Prompt -> Each entry below needs to be reproduced exactly as given.

Input for this task ->
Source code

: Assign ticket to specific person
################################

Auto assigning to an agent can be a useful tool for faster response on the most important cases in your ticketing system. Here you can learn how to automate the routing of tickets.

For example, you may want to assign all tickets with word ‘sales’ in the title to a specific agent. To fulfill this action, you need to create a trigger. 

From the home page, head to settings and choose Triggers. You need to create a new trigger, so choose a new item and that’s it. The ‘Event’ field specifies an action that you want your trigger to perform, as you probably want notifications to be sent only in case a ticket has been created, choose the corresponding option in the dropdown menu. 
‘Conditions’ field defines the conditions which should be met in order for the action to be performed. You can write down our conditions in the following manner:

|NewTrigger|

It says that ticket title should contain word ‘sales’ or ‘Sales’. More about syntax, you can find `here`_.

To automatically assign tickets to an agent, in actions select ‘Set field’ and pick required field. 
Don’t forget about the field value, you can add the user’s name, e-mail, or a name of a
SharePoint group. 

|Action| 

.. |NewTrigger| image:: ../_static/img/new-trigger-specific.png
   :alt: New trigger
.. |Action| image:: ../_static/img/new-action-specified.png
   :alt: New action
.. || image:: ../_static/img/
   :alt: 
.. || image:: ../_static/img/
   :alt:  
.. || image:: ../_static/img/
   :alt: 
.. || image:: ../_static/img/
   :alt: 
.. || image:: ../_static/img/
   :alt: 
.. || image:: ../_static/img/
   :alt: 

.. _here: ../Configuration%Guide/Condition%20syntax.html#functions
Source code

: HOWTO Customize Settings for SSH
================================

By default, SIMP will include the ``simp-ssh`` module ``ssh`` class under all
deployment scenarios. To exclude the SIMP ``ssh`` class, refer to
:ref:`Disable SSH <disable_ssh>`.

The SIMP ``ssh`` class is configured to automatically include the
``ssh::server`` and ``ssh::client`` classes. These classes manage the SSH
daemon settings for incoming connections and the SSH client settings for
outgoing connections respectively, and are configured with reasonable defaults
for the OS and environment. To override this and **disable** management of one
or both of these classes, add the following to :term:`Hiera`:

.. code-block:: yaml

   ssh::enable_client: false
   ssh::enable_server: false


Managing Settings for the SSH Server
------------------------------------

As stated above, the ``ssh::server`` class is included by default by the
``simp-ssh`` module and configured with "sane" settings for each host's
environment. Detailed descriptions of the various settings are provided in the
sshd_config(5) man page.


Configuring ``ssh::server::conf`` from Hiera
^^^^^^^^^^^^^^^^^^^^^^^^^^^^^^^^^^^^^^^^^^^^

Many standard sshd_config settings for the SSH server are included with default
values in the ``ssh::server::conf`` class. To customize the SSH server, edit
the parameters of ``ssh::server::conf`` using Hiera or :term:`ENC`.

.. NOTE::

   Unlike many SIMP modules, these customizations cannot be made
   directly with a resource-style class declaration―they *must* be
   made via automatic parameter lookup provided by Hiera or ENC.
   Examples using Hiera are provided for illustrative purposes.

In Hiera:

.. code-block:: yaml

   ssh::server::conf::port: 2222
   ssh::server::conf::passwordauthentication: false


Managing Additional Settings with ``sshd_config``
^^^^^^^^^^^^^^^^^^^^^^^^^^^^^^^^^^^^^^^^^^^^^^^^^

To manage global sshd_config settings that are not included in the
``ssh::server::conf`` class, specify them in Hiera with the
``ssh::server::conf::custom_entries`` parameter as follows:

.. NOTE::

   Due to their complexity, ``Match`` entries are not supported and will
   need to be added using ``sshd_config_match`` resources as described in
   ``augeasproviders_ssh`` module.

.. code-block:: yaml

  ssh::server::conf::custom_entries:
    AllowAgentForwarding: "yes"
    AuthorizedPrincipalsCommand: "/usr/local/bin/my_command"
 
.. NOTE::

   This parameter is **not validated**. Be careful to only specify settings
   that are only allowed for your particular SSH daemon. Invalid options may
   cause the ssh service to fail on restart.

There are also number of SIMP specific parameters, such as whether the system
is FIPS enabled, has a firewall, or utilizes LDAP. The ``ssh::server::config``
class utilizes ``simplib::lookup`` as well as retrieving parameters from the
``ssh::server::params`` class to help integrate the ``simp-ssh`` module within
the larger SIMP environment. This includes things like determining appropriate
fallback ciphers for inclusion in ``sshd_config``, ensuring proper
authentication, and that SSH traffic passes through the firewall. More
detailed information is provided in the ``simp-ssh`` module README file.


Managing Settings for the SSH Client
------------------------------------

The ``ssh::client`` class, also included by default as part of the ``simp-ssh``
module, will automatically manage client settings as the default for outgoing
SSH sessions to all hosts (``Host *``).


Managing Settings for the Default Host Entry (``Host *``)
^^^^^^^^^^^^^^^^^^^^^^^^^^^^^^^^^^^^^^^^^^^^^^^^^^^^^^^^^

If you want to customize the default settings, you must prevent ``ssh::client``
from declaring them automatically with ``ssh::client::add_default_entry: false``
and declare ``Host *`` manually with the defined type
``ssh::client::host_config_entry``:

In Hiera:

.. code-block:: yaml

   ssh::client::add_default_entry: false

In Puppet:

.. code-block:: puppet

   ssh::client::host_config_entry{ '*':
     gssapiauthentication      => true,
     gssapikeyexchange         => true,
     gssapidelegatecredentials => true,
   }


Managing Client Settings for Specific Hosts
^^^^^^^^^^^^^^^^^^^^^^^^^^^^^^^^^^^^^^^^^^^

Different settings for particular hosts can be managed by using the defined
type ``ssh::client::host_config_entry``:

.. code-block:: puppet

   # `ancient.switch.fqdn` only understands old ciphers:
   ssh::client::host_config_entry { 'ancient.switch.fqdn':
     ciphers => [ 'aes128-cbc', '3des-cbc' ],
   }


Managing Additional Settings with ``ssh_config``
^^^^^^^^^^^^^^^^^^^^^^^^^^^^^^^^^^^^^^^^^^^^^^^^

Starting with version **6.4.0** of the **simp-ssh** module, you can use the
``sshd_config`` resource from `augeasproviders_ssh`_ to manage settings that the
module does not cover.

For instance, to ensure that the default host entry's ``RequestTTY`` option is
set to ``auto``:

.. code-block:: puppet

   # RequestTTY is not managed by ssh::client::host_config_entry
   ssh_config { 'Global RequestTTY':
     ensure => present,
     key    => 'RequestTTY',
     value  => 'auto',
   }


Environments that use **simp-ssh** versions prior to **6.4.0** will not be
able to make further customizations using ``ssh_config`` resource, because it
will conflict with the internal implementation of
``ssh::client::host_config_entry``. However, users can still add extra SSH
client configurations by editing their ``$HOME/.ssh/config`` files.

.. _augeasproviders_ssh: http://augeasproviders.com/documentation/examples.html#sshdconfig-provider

Task solution ->
Source code

: Assign ticket to specific person
################################

Auto assigning to an agent can be a useful tool for faster response on the most important cases in your ticketing system. Here you can learn how to automate the routing of tickets.

For example, you may want to assign all tickets with word ‘sales’ in the title to a specific agent. To fulfill this action, you need to create a trigger. 

From the home page, head to settings and choose Triggers. You need to create a new trigger, so choose a new item and that’s it. The ‘Event’ field specifies an action that you want your trigger to perform, as you probably want notifications to be sent only in case a ticket has been created, choose the corresponding option in the dropdown menu. 
‘Conditions’ field defines the conditions which should be met in order for the action to be performed. You can write down our conditions in the following manner:

|NewTrigger|

It says that ticket title should contain word ‘sales’ or ‘Sales’. More about syntax, you can find `here`_.

To automatically assign tickets to an agent, in actions select ‘Set field’ and pick required field. 
Don’t forget about the field value, you can add the user’s name, e-mail, or a name of a
SharePoint group. 

|Action| 

.. |NewTrigger| image:: ../_static/img/new-trigger-specific.png
   :alt: New trigger
.. |Action| image:: ../_static/img/new-action-specified.png
   :alt: New action
.. || image:: ../_static/img/
   :alt: 
.. || image:: ../_static/img/
   :alt:  
.. || image:: ../_static/img/
   :alt: 
.. || image:: ../_static/img/
   :alt: 
.. || image:: ../_static/img/
   :alt: 
.. || image:: ../_static/img/
   :alt: 

.. _here: ../Configuration%Guide/Condition%20syntax.html#functions
Source code

: HOWTO Customize Settings for SSH
================================

By default, SIMP will include the ``simp-ssh`` module ``ssh`` class under all
deployment scenarios. To exclude the SIMP ``ssh`` class, refer to
:ref:`Disable SSH <disable_ssh>`.

The SIMP ``ssh`` class is configured to automatically include the
``ssh::server`` and ``ssh::client`` classes. These classes manage the SSH
daemon settings for incoming connections and the SSH client settings for
outgoing connections respectively, and are configured with reasonable defaults
for the OS and environment. To override this and **disable** management of one
or both of these classes, add the following to :term:`Hiera`:

.. code-block:: yaml

   ssh::enable_client: false
   ssh::enable_server: false


Managing Settings for the SSH Server
------------------------------------

As stated above, the ``ssh::server`` class is included by default by the
``simp-ssh`` module and configured with "sane" settings for each host's
environment. Detailed descriptions of the various settings are provided in the
sshd_config(5) man page.


Configuring ``ssh::server::conf`` from Hiera
^^^^^^^^^^^^^^^^^^^^^^^^^^^^^^^^^^^^^^^^^^^^

Many standard sshd_config settings for the SSH server are included with default
values in the ``ssh::server::conf`` class. To customize the SSH server, edit
the parameters of ``ssh::server::conf`` using Hiera or :term:`ENC`.

.. NOTE::

   Unlike many SIMP modules, these customizations cannot be made
   directly with a resource-style class declaration―they *must* be
   made via automatic parameter lookup provided by Hiera or ENC.
   Examples using Hiera are provided for illustrative purposes.

In Hiera:

.. code-block:: yaml

   ssh::server::conf::port: 2222
   ssh::server::conf::passwordauthentication: false


Managing Additional Settings with ``sshd_config``
^^^^^^^^^^^^^^^^^^^^^^^^^^^^^^^^^^^^^^^^^^^^^^^^^

To manage global sshd_config settings that are not included in the
``ssh::server::conf`` class, specify them in Hiera with the
``ssh::server::conf::custom_entries`` parameter as follows:

.. NOTE::

   Due to their complexity, ``Match`` entries are not supported and will
   need to be added using ``sshd_config_match`` resources as described in
   ``augeasproviders_ssh`` module.

.. code-block:: yaml

  ssh::server::conf::custom_entries:
    AllowAgentForwarding: "yes"
    AuthorizedPrincipalsCommand: "/usr/local/bin/my_command"
 
.. NOTE::

   This parameter is **not validated**. Be careful to only specify settings
   that are only allowed for your particular SSH daemon. Invalid options may
   cause the ssh service to fail on restart.

There are also number of SIMP specific parameters, such as whether the system
is FIPS enabled, has a firewall, or utilizes LDAP. The ``ssh::server::config``
class utilizes ``simplib::lookup`` as well as retrieving parameters from the
``ssh::server::params`` class to help integrate the ``simp-ssh`` module within
the larger SIMP environment. This includes things like determining appropriate
fallback ciphers for inclusion in ``sshd_config``, ensuring proper
authentication, and that SSH traffic passes through the firewall. More
detailed information is provided in the ``simp-ssh`` module README file.


Managing Settings for the SSH Client
------------------------------------

The ``ssh::client`` class, also included by default as part of the ``simp-ssh``
module, will automatically manage client settings as the default for outgoing
SSH sessions to all hosts (``Host *``).


Managing Settings for the Default Host Entry (``Host *``)
^^^^^^^^^^^^^^^^^^^^^^^^^^^^^^^^^^^^^^^^^^^^^^^^^^^^^^^^^

If you want to customize the default settings, you must prevent ``ssh::client``
from declaring them automatically with ``ssh::client::add_default_entry: false``
and declare ``Host *`` manually with the defined type
``ssh::client::host_config_entry``:

In Hiera:

.. code-block:: yaml

   ssh::client::add_default_entry: false

In Puppet:

.. code-block:: puppet

   ssh::client::host_config_entry{ '*':
     gssapiauthentication      => true,
     gssapikeyexchange         => true,
     gssapidelegatecredentials => true,
   }


Managing Client Settings for Specific Hosts
^^^^^^^^^^^^^^^^^^^^^^^^^^^^^^^^^^^^^^^^^^^

Different settings for particular hosts can be managed by using the defined
type ``ssh::client::host_config_entry``:

.. code-block:: puppet

   # `ancient.switch.fqdn` only understands old ciphers:
   ssh::client::host_config_entry { 'ancient.switch.fqdn':
     ciphers => [ 'aes128-cbc', '3des-cbc' ],
   }


Managing Additional Settings with ``ssh_config``
^^^^^^^^^^^^^^^^^^^^^^^^^^^^^^^^^^^^^^^^^^^^^^^^

Starting with version **6.4.0** of the **simp-ssh** module, you can use the
``sshd_config`` resource from `augeasproviders_ssh`_ to manage settings that the
module does not cover.

For instance, to ensure that the default host entry's ``RequestTTY`` option is
set to ``auto``:

.. code-block:: puppet

   # RequestTTY is not managed by ssh::client::host_config_entry
   ssh_config { 'Global RequestTTY':
     ensure => present,
     key    => 'RequestTTY',
     value  => 'auto',
   }


Environments that use **simp-ssh** versions prior to **6.4.0** will not be
able to make further customizations using ``ssh_config`` resource, because it
will conflict with the internal implementation of
``ssh::client::host_config_entry``. However, users can still add extra SSH
client configurations by editing their ``$HOME/.ssh/config`` files.

.. _augeasproviders_ssh: http://augeasproviders.com/documentation/examples.html#sshdconfig-provider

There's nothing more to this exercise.